# Completely lost on Reggie's Linear Regression

Good day everyone,

I have made it to the Reggie’s Linear Regression project in Learn Python 3. I have been doing well and thought I knew the information they were giving me, but I just cannot do this project without looking at the solution. I literally started the entire course over. Reviewed everything and came back and it still doesn’t make sense to me. It’s frustrating, because I thought I was doing so well. I have even been doing some side projects with Tech with Tim and others.

That being said, my question is: Has anyone else had this problem? What am I missing? Do any of you have any suggestion why I would I be having so much trouble here?

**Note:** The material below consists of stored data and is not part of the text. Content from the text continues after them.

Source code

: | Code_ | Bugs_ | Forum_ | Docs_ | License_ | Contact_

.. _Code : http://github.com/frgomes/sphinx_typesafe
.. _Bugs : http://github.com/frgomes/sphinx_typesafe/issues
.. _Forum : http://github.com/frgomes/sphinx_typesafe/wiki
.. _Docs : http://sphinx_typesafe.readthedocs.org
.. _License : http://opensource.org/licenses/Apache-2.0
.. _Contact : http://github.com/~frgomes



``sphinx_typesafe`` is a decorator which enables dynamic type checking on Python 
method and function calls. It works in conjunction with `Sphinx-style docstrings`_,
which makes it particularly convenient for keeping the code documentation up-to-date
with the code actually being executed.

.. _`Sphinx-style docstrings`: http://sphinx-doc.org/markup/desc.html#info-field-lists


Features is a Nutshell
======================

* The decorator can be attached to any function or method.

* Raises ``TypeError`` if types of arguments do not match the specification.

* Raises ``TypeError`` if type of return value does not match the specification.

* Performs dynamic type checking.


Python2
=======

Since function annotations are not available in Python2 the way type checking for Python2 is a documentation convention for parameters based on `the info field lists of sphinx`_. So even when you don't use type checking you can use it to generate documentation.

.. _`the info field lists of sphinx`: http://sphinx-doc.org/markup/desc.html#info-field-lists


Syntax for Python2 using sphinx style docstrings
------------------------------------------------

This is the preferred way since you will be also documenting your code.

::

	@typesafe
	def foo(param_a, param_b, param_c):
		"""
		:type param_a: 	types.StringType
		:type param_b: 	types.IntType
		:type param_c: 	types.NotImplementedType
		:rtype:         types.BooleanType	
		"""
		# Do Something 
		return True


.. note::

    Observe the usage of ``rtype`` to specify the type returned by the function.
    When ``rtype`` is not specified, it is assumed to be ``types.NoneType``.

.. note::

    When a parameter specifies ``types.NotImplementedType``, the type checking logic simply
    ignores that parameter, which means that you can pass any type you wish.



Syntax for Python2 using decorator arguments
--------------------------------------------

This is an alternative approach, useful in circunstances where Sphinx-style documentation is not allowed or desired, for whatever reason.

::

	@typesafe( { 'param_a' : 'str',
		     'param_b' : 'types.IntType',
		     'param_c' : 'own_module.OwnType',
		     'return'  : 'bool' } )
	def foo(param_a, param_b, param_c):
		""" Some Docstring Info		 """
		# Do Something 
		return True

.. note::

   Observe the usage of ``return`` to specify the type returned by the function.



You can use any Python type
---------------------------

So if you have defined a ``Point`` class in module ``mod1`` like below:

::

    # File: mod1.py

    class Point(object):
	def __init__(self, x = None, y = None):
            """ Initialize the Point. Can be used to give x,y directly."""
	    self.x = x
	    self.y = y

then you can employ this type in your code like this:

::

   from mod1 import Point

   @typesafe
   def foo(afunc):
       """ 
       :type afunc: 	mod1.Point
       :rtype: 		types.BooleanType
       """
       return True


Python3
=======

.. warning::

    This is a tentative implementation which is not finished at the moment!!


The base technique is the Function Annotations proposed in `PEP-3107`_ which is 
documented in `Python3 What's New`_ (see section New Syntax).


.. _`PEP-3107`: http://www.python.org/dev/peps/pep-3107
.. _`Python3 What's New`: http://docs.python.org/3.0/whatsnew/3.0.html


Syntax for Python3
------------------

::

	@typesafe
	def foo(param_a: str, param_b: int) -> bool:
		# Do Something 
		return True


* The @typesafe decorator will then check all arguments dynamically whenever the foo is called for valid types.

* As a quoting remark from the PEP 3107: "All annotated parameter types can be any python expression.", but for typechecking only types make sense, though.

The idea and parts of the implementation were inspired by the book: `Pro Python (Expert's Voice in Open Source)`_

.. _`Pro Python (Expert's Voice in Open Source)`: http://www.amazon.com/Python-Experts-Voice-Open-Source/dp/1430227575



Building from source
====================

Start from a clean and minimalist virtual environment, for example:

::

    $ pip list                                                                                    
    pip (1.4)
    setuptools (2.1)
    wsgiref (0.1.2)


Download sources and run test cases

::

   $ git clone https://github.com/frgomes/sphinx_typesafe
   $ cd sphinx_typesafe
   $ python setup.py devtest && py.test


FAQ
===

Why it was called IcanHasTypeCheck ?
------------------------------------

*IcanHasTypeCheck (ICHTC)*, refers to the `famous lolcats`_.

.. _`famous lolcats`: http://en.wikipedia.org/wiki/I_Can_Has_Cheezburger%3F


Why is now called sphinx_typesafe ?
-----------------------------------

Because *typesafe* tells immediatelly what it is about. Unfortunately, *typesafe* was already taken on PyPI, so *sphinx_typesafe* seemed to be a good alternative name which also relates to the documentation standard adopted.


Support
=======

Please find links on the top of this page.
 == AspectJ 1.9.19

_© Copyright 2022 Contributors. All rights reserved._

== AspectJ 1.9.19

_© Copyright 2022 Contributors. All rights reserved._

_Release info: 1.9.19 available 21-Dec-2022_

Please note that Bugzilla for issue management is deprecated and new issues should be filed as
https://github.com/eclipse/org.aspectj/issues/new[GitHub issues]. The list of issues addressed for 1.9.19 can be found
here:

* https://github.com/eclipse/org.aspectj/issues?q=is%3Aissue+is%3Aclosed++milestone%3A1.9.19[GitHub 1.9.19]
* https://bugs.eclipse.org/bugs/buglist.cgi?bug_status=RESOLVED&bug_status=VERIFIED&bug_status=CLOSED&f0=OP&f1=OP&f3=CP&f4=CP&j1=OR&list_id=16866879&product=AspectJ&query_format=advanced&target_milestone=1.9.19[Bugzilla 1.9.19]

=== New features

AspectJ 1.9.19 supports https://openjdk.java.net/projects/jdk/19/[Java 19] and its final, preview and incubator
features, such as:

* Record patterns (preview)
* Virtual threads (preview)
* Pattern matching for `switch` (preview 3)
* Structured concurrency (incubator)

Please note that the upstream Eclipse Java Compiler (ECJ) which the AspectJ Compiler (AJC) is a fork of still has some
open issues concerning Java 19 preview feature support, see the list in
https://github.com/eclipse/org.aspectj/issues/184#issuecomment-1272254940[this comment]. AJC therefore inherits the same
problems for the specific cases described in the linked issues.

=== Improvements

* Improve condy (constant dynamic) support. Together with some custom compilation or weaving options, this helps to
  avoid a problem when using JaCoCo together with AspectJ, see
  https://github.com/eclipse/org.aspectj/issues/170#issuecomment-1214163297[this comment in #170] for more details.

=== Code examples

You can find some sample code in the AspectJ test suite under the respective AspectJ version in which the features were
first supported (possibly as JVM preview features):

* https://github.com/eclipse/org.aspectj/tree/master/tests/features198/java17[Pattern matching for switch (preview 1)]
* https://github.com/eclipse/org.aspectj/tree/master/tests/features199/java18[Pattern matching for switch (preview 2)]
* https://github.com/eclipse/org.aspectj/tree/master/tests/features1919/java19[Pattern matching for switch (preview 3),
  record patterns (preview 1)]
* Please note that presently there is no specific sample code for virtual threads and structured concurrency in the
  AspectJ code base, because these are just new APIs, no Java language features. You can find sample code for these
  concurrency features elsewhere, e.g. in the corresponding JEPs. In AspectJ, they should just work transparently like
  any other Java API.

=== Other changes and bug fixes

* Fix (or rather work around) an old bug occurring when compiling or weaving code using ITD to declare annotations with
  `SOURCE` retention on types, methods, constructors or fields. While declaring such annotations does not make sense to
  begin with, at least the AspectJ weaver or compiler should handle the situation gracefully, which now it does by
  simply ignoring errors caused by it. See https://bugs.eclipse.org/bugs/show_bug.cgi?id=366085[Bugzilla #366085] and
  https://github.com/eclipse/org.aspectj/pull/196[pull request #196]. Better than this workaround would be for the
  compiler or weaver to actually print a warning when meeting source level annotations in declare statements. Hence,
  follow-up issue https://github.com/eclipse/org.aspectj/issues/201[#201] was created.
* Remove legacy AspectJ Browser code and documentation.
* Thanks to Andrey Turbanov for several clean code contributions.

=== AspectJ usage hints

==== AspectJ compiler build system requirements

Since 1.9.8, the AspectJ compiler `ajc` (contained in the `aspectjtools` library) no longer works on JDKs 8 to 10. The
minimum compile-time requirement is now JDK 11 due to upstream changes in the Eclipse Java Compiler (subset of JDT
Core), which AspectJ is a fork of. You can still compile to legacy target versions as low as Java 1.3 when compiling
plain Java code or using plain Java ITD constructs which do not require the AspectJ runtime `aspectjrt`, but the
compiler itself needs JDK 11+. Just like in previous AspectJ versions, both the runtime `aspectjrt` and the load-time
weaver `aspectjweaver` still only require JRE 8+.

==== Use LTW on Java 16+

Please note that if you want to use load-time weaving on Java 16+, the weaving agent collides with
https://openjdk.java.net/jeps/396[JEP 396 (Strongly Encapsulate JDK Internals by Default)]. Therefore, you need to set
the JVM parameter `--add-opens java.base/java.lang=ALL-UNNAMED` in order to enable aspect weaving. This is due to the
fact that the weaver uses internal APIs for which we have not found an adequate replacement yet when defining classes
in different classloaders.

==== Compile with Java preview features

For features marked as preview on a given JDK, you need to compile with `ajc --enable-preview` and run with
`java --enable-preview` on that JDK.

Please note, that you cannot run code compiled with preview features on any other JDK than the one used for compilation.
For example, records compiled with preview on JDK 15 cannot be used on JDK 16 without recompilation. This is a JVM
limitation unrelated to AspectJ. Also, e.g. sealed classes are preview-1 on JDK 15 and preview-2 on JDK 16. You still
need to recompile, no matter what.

I just don’t get it :(. I am not going to give up, but I need to understand something that I am not and I don’t know how to get to where I can.

Finally, should I just move on and keep going and come back to this later? Or is that a bad idea?

I found this. It seems I am not the only one who thinks this was too early ha ha. I am going to skip and move on. I am sorry I used search I promise. I searched outside of the forum and found it like that. Posting this in case anyone else has the same issue.

Yea, you can come back and do it after doing some other stuff in the course.

Some of the concepts are a little unexpected for people who haven’t seen that kind of math stuff in the past.

mathematical modeling
( in this case, using a linear function as a model )
y = mx + b    equation of a line
f(x) = mx + b
where m is slope, and b is the y-intercept
x is for the input [which is ball size in cm]
and for the stuff above, y or f(x) is the predicted output (for that value of x) [meaning the predicted bounce height in m for a ball of a given size]

And error is the difference between the actual y values (bounce heights) and what’s predicted for y using the linear function. [We can find the predicted y-value (bounce height) for each data point (meaning each pair of ball size and bounce height recorded as (x,y) ].

another detail

This kind of error is called a residual in Statistics.

I think some pictures or diagrams in the project would have been helpful.